Carrie Coleman Robinson, Image 1

The Library is the Heart of the school?

The second challenge to my mind is the tendency to compare the library to a human organ. Ross Todd said, “I have read the school library being the heart…brains of the school….I cringe when I hear these terms…I think it is a really timely challenge for us all to think about the language and labels that we ascribe to what we value (01:54). Ross then goes on to suggest that using this way in referring to the library “puts us in competition…[and] isolates us rather than integrates us” (Ross, 2020, 01:55). When he said this, it really stopped me because for the past three years, I have been espousing this idea that the library should be the heart, and hub and brain, and piazza and skeleton of the school. While I still need time to reflect on these comments, I agree with Ross’s statement. Aren’t we lessening the vitalness of the music class, the ELA class, the science class. Perhaps then, we as librarians should start to view each class as its own person, as its own body with a heart, brain, etc. I don’t have an apt metaphor for the library in this new view that I have, but I’ll be working on that.

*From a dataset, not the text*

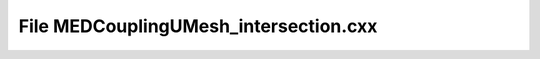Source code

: File MEDCouplingUMesh_intersection.cxx
======================================

.. doxygenfile:: MEDCouplingUMesh_intersection.cxx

Maybe we shouldn’t consider the library as the heart of the school…just saying.
Image by un-perfekt from Pixabay


Weigand, W. (2021, July 12-16). Conference opening ceremony and keynote address by Wayne Weigand and panel [Virtual presentation]. International Association of School Librarianship, Denton, Texas, United States.

Libraries respond: Black lives matter. (2020, June 3). American Library Association.

Separate – and unequal. (2020, October 6). American Libraries.